Five key elements to successful outage planning

Conscientious planning of an outage will reduce risk and make it easier for staff to work effectively.
Published: Tue 22 Jul 2014

Successful outage projects succeed because of careful planning but many projects fail without it. This is according to Nick Gaglia,vice president of project management, maintenance and construction at NAES Corp.

Glaglia explains that in order to get it right, you have to define work scopes and schedules, stage scaffolding and tools, purchase materials and services, order spares and arrange for support staff. You'll want to work through the appropriate union, where applicable, to ensure staff needs are met with quality people when you need them.

1 - A well-organized plan

To complete a significant outage project on schedule, your plan of execution must be well-organized. This includes new-hire safety training and site orientation down to orchestrating the work on a daily and hourly basis. That means close scheduling of craft, tools, materials and support staff to stay on schedule and not compromise safety or efficiency. Pre-job safety training is critical and will go a long way toward ensuring the work is done safely and according to best practices.

Planning begins with defining the scope, and it’s best to get the contractor involved from the beginning. Project contractors must work closely with the client's engineers and managers from the start to ensure successful collaboration. For a long-term maintenance or capital asset project, outage planning begins at least a year in advance, and the contractor and client must work together to develop budget and schedule. This enables the client to justify and allocate the proper time and funding. Once the project is approved and the subcontractors selected, the contractor assists the client with reviewing the overall scope and preliminary drawings and specifications. The more informed the contractor is, the more successful the execution will be.

Contractors may identify simpler solutions which could save the client a great deal of time and money. For instance, the contractor should identify any facets of the project that can be done prior to shutting down the units. With proper planning, project s can be completed ahead of schedule.

2 - Smaller manageable tasks

After defining the scope and identifying pre-outage work, the client and contractor should firm up price and schedule. A work breakdown structure (WBS) makes this easier by enabling the team to break up a large project into smaller, more manageable tasks. These tasks can then be estimated more accurately for duration and manpower resources.

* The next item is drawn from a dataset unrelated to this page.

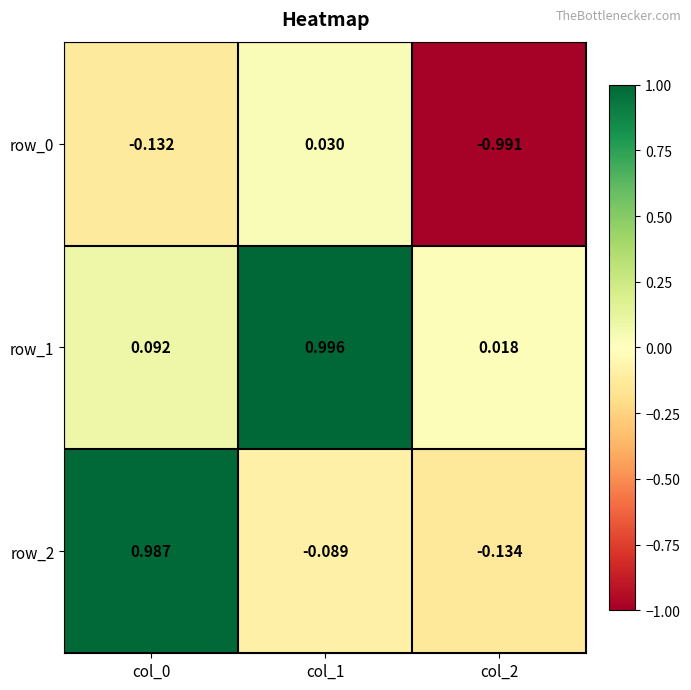

How many values in row_0 are above zero?

1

Developing an accurate WBS also helps with tracking the project, making it easy to assess how far the work has progressed at any given point. Using a project management tool such as earned value analysis will improve execution. For repair work based on inspection, it's easy to estimate these jobs using experience at sites where there's a long-term maintenance contract. Once all the repair work and projects have been estimated, total resources can be figured out by craft.

3 - Keep everyone informed

Keeping all parties informed is another critical part of outage planning. Many power plants are at remote sites and require a large travelling work force to perform the overhaul. This makes it essential to work with the local union halls or local craft labour because large overhauls can require as many as 600 workers.

Most union agreements call for a pre-job conference, which is the proper occasion for explaining manpower requirements. Working closely with the unions and explaining resource needs well in advance will help them attract skilled employees to the job.

It's essential to seek out key craftspeople for the lead roles on an outage project and to get them involved as early as possible. If they are on board from the start, they'll gain valuable knowledge of the project and offer their advice and buy-in on schedule, work flow and resource requirements.

4 - Safety Doesn't Happen by Accident

Safety must be included in every phase of the project--the planning and the execution.

It is essential to recognize, understand and mitigate any potential hazards. A good start is to work up a job hazard analysis during the planning phase. Confined-space work must be identified and procedures drawn up for carrying it out safely. Personal protective equipment (PPE) requirements must be established for any jobs not covered by standard safety requirements. Specialty equipment--fresh air, harnesses, retrieval devices and so forth--must be budgeted and procured. Getting the safety team involved early in the project will ensure a safe outage.

5 - Subcontractors are also essential

Subcontractors--whether they report to the contractor or the client--should not be viewed as bit players in an outage project. Excluding them from the planning phase can result in serious frustration later.

Typically, it's during the critical first week of an overhaul that this has the most impact. To avoid subcontractor pitfalls, set realistic expectations for them during the outage planning meeting. Get commitments on their work scope and durations. This will eliminate major bottlenecks, such as having 500 people sitting on their thumbs, delayed by subcontractors whose scope of work and schedule has not been integrated properly into the master outage plan.

All four phases of a project require serious attention, but working up a thoughtful, comprehensive outage plan and including all players in the process can improve the chances of having a safe, efficient and successful outage.